Life raft: if hiding the Facebook feed of the most calamitous clickbait culprits in your network is what it takes, then that’s what it takes. Or – for the bravest seafarers out there – beef up your powers of self-control.
Saving grace: the day suddenly seems four hours longer, and you’ll have more capacity in the brain department to take in content that will help you achieve your goals or further your interests. Not to mention shiverin’ yer timbers.
4. Subscribe to daily or weekly email digests…

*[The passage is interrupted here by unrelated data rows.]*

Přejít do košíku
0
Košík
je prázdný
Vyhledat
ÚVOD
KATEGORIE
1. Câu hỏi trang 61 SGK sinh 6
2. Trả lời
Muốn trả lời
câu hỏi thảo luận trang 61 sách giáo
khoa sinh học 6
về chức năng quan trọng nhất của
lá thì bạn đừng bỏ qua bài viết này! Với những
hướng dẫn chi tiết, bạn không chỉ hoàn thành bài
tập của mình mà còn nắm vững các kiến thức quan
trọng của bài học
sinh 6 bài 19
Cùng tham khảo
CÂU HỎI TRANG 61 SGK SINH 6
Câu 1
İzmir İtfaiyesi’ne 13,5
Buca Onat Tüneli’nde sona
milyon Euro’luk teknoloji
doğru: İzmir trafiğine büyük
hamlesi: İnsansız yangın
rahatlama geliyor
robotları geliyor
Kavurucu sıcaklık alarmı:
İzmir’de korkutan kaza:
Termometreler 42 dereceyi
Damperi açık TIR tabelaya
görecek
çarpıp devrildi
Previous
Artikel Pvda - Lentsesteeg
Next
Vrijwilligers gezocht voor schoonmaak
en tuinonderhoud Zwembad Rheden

…from the content sources you care about most. Aimless on-site browsing is a swirling eddie that’s flowing nowhere fast. In an email giving summaries of hot topics and latest developments, you have a quick overview of what’s been happening and can go on to read the full stories of those that grab you most. Go on. It’s what Pammie would want.
Life raft: most content sources have an option to subscribe to an email newsletter, with the added advantage that you can pick your areas of interest to further distill relevance. Dig till you find this option.
Saving grace: all the relentless convenience of Chinese takeaway delivered to your door. Here are a few of our go-to sources that keep us from trawling the internet like creatures possessed:
- Tech Crunch – a tech-heavy feast of startups and enterprise
- Business Insider – everything from food news to the global economy
- The Fetch – a handy run-down of events and news in your city (as long as you live in one of the 10 they currently cover)
- Mashable – tech, business, social media… with an element of Buzzfeed for those of you who simply cannot live without.